A licenciada em gestão hoteleira lamenta a situação em que se encontra há meses, mas sabe que era impossível prever este cenário. Em fevereiro de 2019, Raquel comprou a casa onde vive atualmente, em Oeiras, junto ao Parque dos Poetas. Precisamente dois anos depois, em fevereiro de 2021, a perspetiva do fim das moratórias empurrou-a para o primeiro pedido de ajuda. A Cáritas respondeu ao apelo.
“Foi no final de fevereiro deste ano que pedi ajuda à Cáritas pela primeira vez, porque foi quando comecei a ver na televisão que as moratórias terminavam no dia 31 de março. Já estávamos quase no final de fevereiro e eu pensei: 'o pouco dinheiro que conseguir, tenho que o poupar para depois pagar a prestação'”, conta.
Em março, recebeu uma carta do banco a confirmar que, no dia 2 de abril, teria de retomar o pagamento dos juros, quanto ao capital está previsto para final de setembro. “Sinceramente, pedi o dinheiro à minha mãe. Não tenho dinheiro”, adianta Raquel. “Tenho 36 anos, eu é que devia dar dinheiro aos meus pais. Eu é que devia estar a ajudá-los”, acrescenta.
Com o valor que recebe da Segurança Social conseguiria pagar os juros, mas sobreviver com os 40 euros que lhe sobram é um exercício de ficção. “Querem que eu fique em casa, sem trabalhar, mas ao mesmo tempo que mantenha as minhas obrigações? Isto é uma verdadeira cultura do medo. Eu já não tenho medo do vírus, tenho medo de perder a casa”, diz, com visível revolta.
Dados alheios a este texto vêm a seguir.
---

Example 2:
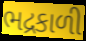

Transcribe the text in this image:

ભદ્રકાળી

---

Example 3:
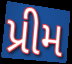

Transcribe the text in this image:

પ્રીમ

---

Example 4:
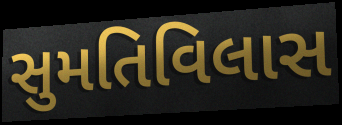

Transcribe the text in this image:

સુમતિવિલાસ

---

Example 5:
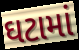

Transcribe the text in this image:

ઘટામાં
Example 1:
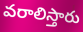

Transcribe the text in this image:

వరాలిస్తారు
O apoio da Cáritas traduziu-se em cabazes de alimentação, vales de supermercado e o pagamento de duas faturas de energia. Só assim conseguiu evitar o que enfrentou em novembro, quando lhe cortaram o gás.
“A grande ilusão é acreditar que, porque estamos em estado de emergência, não se corta a luz, ou os senhorios não expulsam as pessoas ou os bancos não nos tiram as casas. Isso é mentira. É verdade que há um diálogo, mas a sensibilidade dura um mês ou dois. Chega um ponto em que temos de pagar e estamos há um ano em pandemia”, desabafa.
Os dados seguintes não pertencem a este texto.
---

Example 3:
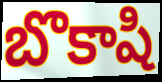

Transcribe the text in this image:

బొకాషి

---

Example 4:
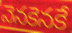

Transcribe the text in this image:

వెనకెనకే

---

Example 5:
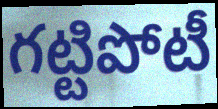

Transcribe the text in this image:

గట్టిపోటీ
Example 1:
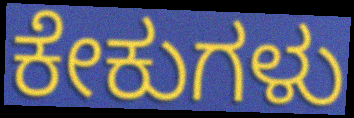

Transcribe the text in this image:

ಕೇಕುಗಳು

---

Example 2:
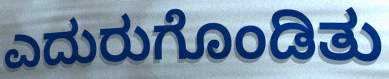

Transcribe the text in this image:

ಎದುರುಗೊಂಡಿತು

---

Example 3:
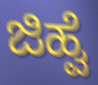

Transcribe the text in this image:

ಜಿಹ್ವೆ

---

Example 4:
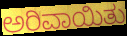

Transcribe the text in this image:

ಅರಿವಾಯಿತು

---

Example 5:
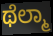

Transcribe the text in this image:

ಥೆಲ್ಮಾ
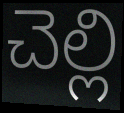
చెల్లి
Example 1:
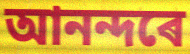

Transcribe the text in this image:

আনন্দৰে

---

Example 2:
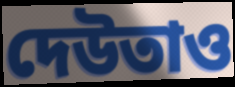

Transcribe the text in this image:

দেউতাও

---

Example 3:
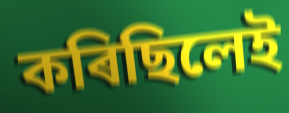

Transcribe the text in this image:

কৰিছিলেই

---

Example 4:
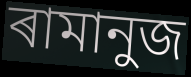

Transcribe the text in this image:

ৰামানুজ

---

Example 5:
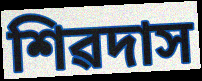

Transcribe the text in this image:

শিৱদাস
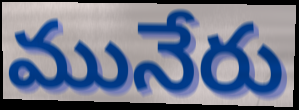
మునేరు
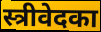
स्त्रीवेदका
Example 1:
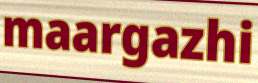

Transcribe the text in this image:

maargazhi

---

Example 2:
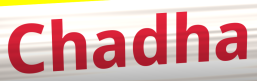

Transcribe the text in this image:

Chadha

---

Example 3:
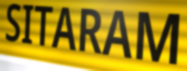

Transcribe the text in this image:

O fim das primeiras moratórias abrange mais 120 mil famílias que, este mês, recomeçam a pagar o crédito à habitação, num valor de empréstimos de 3,7 mil milhões de euros.
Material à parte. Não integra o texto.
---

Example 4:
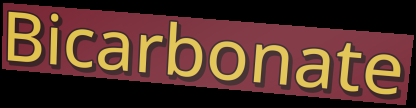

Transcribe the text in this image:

Bicarbonate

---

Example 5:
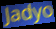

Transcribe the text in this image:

Jadyo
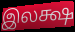
இலக்ஷ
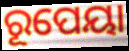
ରୂପେୟା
Para Raquel, “o Estado não está a cumprir o seu papel de nos proteger”. “Ou acabam com o estado de emergência e deixam as pessoas trabalhar, ou o Estado deve pagar integralmente para as pessoas terem um teto para cumprir o confinamento. Não deviam levantar as moratórias, pelo menos para o crédito à habitação, enquanto não levantarem o estado de emergência”, apela.
Esta não é a primeira vez que Raquel enfrenta uma crise que a atira para um limbo. Em 2009 a família atravessou um período igualmente mau. “Tanto eu como a minha família sofremos muito. Por isso, parece que já temos um mestrado em gestão de crise. Não estava à espera de uma coisa destas, mas sinto que já é a segunda vez na minha vida que estou a passar por um momento de crise de sobrevivência”.
A experiência ensinou-a a estabelecer prioridades. Hoje lamenta que “o Governo não tenha aprendido nenhuma lição”. Apesar do momento difícil que atravessa e sem a certeza de que conseguirá cumprir todas as obrigações, Raquel recusa atirar o pano ao chão.
“Eu estou com muita fé. Tenho fé que vem o verão e vamos conseguir vacinar mais pessoas. Já aguentámos tanto, vamos conseguir aguentar. Agora, precisamos do turismo. Não digo isto por trabalhar no setor, o país precisa do turismo”.
A segunda fase de desconfinamento arrancou esta segunda-feira, mas com 19 concelhos de Portugal continental acima da linha vermelha definida pelo Governo, será feita uma reavaliação dentro de 15 dias, que poderá comprometer a reabertura nestes municípios e naqueles que o rodeiam.